An index of India’s consumer goods firms has dropped about 3% from its peak earlier this month and is now little changed this year after jumping 17% in 2022. That’s still better than the broader S&P BSE Sensex Index, which has fallen 2.6% since the end of December.

The ICICI Prudential Focused Bluechip Equity Fund co-managed by Tawakley has beaten 94% of its peers over the past three years, data compiled by Bloomberg show.

A number of big consumer players, including ITC Ltd. and Hindustan Unilever Ltd., saw profit margins jump in the latest earnings season, leading some analysts to question whether there’s much scope for further increases. At the same time, their broader performance was dragged down by the rural segment.

The negative impact of inflation will lead to a decline in middle-income consumption across categories such as quick-service restaurants, food delivery, paints and durable goods, Goldman Sachs Group Inc. said in a note last week.

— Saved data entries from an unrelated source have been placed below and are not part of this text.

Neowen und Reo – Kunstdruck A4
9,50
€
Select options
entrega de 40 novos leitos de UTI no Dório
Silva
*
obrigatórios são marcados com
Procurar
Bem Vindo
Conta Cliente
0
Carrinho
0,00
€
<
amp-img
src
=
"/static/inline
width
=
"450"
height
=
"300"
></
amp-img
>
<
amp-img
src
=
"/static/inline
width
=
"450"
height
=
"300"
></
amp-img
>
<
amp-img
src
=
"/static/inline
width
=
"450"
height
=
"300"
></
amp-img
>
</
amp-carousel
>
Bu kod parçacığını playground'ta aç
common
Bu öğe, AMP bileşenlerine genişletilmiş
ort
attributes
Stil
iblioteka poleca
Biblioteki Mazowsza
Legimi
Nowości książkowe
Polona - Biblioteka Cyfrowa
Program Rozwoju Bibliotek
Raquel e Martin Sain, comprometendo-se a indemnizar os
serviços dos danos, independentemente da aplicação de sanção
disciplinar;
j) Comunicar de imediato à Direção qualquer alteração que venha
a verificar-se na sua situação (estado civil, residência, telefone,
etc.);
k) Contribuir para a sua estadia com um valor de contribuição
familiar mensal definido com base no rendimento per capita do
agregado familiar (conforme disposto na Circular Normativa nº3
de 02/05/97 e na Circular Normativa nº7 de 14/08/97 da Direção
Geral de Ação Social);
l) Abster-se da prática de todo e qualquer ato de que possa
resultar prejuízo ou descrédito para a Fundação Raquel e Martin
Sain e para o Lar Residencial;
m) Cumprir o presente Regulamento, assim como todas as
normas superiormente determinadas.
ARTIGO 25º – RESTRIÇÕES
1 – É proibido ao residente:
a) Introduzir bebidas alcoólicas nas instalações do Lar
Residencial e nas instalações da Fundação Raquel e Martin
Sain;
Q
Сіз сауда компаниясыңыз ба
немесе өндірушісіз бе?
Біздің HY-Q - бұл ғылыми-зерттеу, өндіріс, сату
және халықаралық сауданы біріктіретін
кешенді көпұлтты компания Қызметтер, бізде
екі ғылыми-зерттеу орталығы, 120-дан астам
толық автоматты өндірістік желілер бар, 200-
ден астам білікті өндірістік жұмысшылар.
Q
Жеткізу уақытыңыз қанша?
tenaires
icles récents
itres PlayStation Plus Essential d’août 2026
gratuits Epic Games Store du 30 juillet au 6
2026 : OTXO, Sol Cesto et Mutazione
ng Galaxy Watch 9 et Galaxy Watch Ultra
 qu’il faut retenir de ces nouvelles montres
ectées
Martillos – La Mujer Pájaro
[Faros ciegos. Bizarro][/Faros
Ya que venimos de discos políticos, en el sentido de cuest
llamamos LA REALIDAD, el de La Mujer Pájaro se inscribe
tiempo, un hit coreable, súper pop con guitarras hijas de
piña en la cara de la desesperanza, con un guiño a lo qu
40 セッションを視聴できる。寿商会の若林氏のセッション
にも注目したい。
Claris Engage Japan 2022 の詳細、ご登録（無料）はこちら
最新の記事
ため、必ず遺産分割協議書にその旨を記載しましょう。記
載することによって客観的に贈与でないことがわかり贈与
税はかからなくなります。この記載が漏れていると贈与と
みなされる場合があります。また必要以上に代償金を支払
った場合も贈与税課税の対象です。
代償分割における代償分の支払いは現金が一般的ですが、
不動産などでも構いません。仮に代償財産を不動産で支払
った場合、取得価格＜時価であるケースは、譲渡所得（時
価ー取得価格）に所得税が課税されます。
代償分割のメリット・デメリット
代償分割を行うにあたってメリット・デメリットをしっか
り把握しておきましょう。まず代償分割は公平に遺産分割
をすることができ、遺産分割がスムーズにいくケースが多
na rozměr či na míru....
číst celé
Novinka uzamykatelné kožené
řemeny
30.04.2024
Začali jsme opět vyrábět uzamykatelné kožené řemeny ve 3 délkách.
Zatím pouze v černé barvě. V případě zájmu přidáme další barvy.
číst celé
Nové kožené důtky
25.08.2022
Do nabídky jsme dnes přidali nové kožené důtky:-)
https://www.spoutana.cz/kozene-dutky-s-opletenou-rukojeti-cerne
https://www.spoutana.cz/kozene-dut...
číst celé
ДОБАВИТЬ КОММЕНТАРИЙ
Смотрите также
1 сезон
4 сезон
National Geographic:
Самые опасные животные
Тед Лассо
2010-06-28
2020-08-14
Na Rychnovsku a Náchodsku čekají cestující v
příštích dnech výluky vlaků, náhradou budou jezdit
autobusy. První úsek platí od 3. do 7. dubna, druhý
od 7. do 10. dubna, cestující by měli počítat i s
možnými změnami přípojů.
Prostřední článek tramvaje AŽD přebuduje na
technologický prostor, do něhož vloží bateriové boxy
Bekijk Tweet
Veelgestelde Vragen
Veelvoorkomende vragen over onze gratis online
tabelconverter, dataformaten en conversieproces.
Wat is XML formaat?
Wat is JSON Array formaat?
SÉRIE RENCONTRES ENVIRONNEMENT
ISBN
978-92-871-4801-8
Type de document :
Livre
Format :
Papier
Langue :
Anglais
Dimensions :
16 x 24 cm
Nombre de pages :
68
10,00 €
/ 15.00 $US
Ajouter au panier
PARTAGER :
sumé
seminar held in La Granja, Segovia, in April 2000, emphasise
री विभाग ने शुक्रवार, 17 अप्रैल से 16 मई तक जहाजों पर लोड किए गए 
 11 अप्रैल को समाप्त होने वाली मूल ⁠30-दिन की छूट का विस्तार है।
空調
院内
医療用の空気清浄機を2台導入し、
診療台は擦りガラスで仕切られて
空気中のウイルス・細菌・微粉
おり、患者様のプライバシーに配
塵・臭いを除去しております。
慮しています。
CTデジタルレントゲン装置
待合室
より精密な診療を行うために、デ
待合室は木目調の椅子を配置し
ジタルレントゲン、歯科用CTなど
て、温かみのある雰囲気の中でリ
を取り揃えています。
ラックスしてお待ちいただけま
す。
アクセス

India’s core inflation has exceeded 6% for the past 16 months, threatening to weigh on economic growth and consumer spending. The central bank expects the consumer price index to average 6.5% in the current fiscal year to March.

Tawakley said for one of his other funds he has lowered his allocation to metals and non-bank financial companies, and is instead leaning toward housing and construction-related sectors on expectations of positive earnings surprises.